An EFA deficiency, even when caused by endogenous release of trans fatty acids previously stored, may cause one or more of the conditions classically associated with EFA deficiencies (FAO/WHO, 1980; Siguel and Schaefer, 1988; Goodwin and Wilmore, 1988), as well as general impairment of metabolic efficiency and specific impairment of thermogenesis (Jones, 2000, in press). An imbalance in favour of arachidonic acid may result in thrombosis (Jones, 1993a, 1993b; Zhang et al., 1997), inflammatory disorders or gallstones (Marks et al., 1991, 1992, 1997), and possibly other serious conditions, including cancer (Phinney, 1996).
Based on the guidelines issued originally by FAO/WHO (FAO/WHO, 1980), adopted by many countries, the omega-6 intake as linoleic acid (18:2n6) should be 3% of calories, which corresponds to about 9 grams per day. A further requirement that the intake of alpha-linolenic acid should be 0.5% of calories has been adopted by some Governments, and with upper and lower limits of 10:1 and 4:1 for the ratio of linoleic to alpha-linolenic acids. The FAO (FAO, 1995) has now also stated that the ratio of linoleic to alpha-linolenic acids should be in the range of 5:1 to 10:1. To achieve these requirements on a normal diet requires a minimum fat intake of 22% of calories, based on carefully selected edible oils (Jones, 1994).
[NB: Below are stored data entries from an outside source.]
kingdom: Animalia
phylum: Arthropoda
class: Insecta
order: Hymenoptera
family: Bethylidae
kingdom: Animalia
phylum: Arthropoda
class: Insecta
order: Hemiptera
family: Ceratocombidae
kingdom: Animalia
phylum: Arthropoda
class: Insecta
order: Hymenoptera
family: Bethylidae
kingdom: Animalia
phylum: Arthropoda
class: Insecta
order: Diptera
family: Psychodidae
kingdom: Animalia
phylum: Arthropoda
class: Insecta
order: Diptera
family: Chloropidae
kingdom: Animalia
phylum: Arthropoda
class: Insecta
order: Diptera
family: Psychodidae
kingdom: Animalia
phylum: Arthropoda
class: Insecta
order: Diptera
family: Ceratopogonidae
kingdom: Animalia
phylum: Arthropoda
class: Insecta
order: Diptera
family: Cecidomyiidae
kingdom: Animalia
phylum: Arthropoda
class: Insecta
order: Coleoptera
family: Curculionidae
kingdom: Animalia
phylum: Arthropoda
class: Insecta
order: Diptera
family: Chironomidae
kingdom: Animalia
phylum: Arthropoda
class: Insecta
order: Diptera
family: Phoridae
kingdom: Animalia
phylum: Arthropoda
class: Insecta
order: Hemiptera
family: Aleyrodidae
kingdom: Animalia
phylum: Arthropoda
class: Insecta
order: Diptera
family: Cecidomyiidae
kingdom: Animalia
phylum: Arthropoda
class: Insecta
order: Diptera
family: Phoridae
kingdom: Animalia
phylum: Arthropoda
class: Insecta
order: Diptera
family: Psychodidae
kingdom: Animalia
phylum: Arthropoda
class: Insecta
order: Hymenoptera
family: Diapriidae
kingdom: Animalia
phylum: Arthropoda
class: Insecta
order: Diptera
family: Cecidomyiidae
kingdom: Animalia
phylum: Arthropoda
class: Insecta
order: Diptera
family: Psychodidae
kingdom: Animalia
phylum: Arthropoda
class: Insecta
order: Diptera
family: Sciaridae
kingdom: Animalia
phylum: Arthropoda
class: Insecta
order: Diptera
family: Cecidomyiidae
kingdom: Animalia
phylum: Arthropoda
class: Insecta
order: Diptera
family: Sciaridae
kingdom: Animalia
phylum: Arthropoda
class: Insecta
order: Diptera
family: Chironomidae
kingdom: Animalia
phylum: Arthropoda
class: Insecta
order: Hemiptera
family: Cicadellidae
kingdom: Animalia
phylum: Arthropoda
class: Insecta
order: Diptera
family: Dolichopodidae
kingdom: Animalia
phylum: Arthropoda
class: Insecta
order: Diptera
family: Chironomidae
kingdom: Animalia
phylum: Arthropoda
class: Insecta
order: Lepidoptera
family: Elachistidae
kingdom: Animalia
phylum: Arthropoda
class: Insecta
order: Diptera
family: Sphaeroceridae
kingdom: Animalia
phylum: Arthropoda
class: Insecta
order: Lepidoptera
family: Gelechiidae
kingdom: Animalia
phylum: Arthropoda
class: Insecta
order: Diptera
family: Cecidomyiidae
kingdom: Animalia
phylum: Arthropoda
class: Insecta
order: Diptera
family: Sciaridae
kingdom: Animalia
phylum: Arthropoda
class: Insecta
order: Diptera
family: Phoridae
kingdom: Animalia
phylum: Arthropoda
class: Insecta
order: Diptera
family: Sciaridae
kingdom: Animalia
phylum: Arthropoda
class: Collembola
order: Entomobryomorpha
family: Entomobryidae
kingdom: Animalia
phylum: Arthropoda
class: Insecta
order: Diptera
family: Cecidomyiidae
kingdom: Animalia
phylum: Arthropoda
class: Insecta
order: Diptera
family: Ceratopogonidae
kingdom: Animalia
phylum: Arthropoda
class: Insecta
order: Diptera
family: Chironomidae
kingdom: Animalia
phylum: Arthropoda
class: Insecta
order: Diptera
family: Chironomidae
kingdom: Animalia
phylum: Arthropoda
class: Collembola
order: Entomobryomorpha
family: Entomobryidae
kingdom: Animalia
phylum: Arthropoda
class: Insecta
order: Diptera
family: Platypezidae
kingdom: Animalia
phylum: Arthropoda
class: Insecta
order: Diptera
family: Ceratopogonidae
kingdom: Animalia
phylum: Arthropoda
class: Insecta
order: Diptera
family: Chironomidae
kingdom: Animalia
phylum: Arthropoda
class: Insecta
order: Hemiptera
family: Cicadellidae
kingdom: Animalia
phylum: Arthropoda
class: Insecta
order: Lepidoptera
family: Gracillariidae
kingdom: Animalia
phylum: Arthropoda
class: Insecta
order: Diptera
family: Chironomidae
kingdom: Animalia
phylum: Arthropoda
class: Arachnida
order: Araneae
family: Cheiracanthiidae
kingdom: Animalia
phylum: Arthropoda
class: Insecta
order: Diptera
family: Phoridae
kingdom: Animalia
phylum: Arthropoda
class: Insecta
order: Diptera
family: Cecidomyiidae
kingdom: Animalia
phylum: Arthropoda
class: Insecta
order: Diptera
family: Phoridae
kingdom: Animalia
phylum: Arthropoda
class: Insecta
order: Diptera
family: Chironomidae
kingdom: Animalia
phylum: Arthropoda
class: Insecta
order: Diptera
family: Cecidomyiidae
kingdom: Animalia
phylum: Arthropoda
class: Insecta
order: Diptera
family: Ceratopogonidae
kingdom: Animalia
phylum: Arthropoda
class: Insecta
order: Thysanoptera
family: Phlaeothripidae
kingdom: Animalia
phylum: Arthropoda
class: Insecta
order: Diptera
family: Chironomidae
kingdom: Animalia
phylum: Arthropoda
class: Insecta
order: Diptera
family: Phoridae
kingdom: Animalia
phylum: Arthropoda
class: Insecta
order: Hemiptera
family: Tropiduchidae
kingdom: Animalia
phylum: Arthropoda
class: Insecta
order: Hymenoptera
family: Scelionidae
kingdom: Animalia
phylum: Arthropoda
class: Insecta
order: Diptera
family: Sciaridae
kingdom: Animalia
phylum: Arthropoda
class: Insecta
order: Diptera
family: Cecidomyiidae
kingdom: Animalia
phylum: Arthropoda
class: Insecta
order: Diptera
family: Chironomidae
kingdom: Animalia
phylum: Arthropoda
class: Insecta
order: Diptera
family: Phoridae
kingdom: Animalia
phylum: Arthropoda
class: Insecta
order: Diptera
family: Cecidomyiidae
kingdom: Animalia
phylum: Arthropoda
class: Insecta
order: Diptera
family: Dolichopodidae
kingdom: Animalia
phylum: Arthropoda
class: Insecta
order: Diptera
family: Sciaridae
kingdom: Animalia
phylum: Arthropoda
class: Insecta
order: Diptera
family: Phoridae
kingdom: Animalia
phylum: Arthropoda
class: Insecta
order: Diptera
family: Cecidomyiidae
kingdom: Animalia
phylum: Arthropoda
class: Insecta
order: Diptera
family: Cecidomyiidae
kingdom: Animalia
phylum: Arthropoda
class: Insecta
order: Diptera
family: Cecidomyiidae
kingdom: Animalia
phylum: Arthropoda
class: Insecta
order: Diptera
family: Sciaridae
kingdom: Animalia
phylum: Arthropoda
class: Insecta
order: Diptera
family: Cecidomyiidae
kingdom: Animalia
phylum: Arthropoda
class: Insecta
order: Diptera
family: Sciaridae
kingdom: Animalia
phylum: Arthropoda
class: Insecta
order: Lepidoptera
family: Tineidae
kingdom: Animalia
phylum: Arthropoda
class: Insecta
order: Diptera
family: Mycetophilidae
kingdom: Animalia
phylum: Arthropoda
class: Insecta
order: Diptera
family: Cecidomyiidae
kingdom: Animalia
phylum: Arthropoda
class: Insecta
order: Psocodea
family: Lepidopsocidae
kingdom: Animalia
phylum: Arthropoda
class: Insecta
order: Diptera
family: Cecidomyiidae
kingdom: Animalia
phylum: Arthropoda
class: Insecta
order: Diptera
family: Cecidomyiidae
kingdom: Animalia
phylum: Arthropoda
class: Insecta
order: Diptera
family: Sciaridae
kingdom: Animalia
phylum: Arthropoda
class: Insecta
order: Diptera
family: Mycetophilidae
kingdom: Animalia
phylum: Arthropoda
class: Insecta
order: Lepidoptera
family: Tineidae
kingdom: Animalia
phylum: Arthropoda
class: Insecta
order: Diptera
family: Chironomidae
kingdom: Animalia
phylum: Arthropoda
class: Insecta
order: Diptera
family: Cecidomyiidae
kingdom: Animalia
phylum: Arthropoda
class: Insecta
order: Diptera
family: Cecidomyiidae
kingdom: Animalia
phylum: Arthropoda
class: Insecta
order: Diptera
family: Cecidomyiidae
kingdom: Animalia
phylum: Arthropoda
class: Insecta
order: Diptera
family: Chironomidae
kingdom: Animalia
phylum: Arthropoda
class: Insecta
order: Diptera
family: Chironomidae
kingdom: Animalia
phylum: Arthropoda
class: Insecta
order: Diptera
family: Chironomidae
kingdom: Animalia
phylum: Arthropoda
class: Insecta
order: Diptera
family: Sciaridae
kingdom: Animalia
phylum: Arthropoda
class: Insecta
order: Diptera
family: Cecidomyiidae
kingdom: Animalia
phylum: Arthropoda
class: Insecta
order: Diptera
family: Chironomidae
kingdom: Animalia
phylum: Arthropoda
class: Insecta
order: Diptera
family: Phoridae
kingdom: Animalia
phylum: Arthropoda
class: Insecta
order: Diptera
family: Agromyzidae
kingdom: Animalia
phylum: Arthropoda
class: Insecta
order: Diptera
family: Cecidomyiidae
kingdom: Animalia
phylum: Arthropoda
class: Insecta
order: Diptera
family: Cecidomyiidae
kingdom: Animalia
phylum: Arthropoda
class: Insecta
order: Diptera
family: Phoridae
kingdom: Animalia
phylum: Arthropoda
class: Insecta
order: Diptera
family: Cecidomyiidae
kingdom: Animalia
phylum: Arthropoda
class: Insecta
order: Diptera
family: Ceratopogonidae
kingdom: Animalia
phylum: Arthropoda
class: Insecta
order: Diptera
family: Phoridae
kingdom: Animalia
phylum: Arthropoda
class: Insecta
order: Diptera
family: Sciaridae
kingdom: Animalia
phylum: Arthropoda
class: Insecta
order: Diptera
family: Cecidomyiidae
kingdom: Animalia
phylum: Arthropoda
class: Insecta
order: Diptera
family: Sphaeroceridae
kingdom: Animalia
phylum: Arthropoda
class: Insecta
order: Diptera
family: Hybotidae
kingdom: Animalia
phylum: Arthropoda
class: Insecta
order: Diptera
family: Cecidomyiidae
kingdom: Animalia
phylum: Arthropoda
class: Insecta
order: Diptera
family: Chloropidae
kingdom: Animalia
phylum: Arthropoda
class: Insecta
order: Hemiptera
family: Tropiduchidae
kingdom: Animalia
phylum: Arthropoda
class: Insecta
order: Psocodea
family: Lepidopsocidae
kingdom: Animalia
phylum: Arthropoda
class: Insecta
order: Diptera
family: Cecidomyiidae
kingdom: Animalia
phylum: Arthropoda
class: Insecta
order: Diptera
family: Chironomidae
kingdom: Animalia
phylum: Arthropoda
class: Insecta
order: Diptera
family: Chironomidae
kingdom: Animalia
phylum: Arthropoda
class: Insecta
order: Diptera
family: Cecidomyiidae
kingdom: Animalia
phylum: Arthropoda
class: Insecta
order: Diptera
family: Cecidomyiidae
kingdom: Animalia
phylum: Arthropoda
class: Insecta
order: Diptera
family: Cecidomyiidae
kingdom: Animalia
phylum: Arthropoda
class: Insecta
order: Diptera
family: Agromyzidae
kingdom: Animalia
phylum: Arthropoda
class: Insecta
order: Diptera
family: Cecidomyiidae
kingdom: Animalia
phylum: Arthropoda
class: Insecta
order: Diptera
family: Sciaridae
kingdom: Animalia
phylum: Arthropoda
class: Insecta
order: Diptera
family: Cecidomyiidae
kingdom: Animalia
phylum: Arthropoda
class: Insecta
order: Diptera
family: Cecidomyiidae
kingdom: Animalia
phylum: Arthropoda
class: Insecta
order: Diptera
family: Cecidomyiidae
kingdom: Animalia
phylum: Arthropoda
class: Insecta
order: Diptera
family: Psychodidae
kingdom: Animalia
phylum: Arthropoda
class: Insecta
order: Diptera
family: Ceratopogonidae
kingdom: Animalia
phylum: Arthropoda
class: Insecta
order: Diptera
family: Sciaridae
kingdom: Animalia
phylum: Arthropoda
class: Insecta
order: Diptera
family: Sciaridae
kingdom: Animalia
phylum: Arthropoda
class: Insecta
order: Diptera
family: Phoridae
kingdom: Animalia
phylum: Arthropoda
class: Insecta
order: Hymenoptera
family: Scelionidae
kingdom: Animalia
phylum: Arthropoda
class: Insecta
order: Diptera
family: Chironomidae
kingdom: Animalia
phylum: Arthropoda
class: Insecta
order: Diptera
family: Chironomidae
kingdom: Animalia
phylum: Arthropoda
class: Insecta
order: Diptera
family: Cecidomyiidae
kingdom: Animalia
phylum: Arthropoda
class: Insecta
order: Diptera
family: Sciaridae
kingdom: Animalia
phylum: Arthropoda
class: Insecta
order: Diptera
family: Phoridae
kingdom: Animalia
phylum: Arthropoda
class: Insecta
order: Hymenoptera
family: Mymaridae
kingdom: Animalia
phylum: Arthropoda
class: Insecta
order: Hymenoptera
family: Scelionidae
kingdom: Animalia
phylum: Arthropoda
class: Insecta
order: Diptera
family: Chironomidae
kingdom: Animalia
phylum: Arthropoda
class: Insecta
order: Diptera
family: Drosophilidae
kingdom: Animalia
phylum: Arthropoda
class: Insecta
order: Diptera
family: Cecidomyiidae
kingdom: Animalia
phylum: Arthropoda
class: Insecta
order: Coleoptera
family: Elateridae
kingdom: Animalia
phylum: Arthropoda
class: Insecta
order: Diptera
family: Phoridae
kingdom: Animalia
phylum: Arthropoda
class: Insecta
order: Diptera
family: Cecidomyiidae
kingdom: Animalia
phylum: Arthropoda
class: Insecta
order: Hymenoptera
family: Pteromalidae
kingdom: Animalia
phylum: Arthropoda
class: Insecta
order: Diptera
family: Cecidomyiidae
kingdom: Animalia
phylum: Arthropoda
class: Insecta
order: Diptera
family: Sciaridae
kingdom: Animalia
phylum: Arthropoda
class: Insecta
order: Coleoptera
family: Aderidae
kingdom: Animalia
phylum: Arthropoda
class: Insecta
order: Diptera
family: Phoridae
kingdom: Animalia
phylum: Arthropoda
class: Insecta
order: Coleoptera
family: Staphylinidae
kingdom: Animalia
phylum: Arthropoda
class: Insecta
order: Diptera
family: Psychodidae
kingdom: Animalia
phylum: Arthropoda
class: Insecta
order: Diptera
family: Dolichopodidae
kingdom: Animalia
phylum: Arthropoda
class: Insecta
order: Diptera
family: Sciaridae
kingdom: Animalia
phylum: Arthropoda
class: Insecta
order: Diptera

HOWEVER (and this is important), this minimum is based on an intake of fat that is approximately 1/3rd saturated, 1/3rd mono-unsaturated and 1/3 polyunsaturated, AND DOES NOT CONTAIN SYNTHETIC TRANS FATTY ACIDS (the unnatural fatty acids that are found in partially hydrogenated domestic oils) or red meat. If more saturated fatty acids are consumed, or if red meat is a significant part of the diet, then an increased amount of poly-unsaturated fatty acids must also be consumed, to ensure that EFA deficiencies do not develop, so the minimum goes up!
Saturated fats therefore increase EFA requirements, but provided that the amount of EFA in the diet is adequate, the saturated fats do no harm. The original studies that showed bad effects of saturated fats on blood lipids were mostly flawed (Grundy, 1991), since they did not allow for EFA status or the presence of trans fatty acids in the diet.